The original version of the song (1983–1998) was performed by audio-animatronic characters, Dreamfinder (voiced by Chuck McCann) and his creation Figment (voiced by Billy Barty). The 2002 version is performed by Dr. Nigel Channing (Eric Idle) with Figment (voiced by Dave Goelz).

==References to Disney films==
The 2002 revamp of the Journey into Imagination attraction includes several visual elements suggesting that the "Imagination Institute" is connected to Medfield College, the setting of several live-action Disney films. The queue for the attraction passes the "offices" of Professor Brainard (Fred MacMurray's role in The Absent-Minded Professor (1961), although the queue addressed the 1997 live-action remake when the role was played by Robin Williams), Wayne Szalinski (played by Rick Moranis in the Honey, I Shrunk the Kids trilogy) and Dean Higgins (Joe Flynn's role in the Dexter Riley films).
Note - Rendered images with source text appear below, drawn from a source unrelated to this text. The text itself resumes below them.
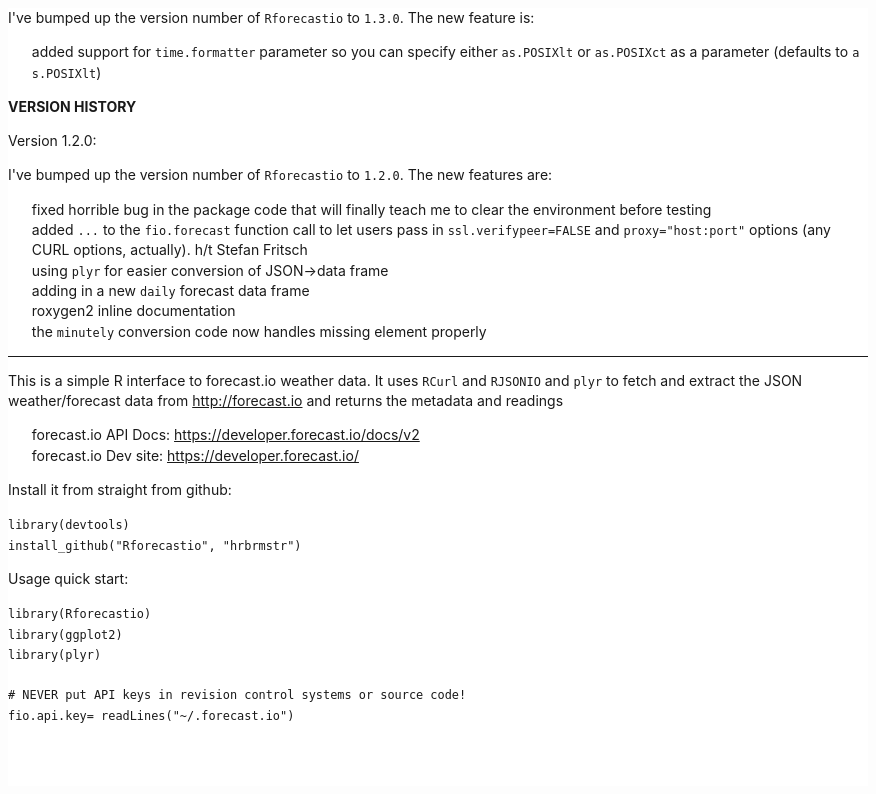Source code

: <p>I've bumped up the version number of <code>Rforecastio</code> to <code>1.3.0</code>. The new
feature is:</p>

<ul class="task-list">
<li>  added support for <code>time.formatter</code> parameter so you can specify
either <code>as.POSIXlt</code> or <code>as.POSIXct</code> as a parameter (defaults to
<code>as.POSIXlt</code>)</li>
</ul>

<p><strong>VERSION HISTORY</strong></p>

<p>Version 1.2.0:</p>

<p>I've bumped up the version number of <code>Rforecastio</code> to <code>1.2.0</code>. The new features are:</p>

<ul class="task-list">
<li>fixed horrible bug in the package code that will finally teach me to clear the environment before testing</li>
<li>added <code>...</code> to the <code>fio.forecast</code> function call to let users pass in <code>ssl.verifypeer=FALSE</code> and <code>proxy="host:port"</code> options (any CURL options, actually). h/t Stefan Fritsch</li>
<li>using <code>plyr</code> for easier conversion of JSON-&gt;data frame</li>
<li>adding in a new <code>daily</code> forecast data frame</li>
<li>roxygen2 inline documentation</li>
<li>the <code>minutely</code> conversion code now handles missing element properly</li>
</ul>

<hr>

<p>This is a simple R interface to forecast.io weather data. It uses <code>RCurl</code> and <code>RJSONIO</code> and <code>plyr</code> to fetch and extract the JSON weather/forecast data from <a href="http://forecast.io">http://forecast.io</a> and returns the metadata and readings</p>

<ul class="task-list">
<li>forecast.io API Docs: <a href="https://developer.forecast.io/docs/v2">https://developer.forecast.io/docs/v2</a>
</li>
<li>forecast.io Dev site: <a href="https://developer.forecast.io/">https://developer.forecast.io/</a>
</li>
</ul>

<p>Install it from straight from github:</p>

<pre><code>library(devtools)
install_github("Rforecastio", "hrbrmstr")
</code></pre>

<p>Usage quick start: </p>

<pre><code>library(Rforecastio)
library(ggplot2)
library(plyr)

# NEVER put API keys in revision control systems or source code!
fio.api.key= readLines("~/.forecast.io")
The ride includes further references to The Computer Wore Tennis Shoes, with a glass-fronted computer room, including a sign on the door indicating "no tennis shoes allowed", as well as a Medfield College letter-man's jacket can also be seen inside the room.

==References in other Disney media==
A portrait of Figment appears in Inside Out as a framed painting in imagination land. Figment also appears on a banner for a carnival game in Toy Story 4.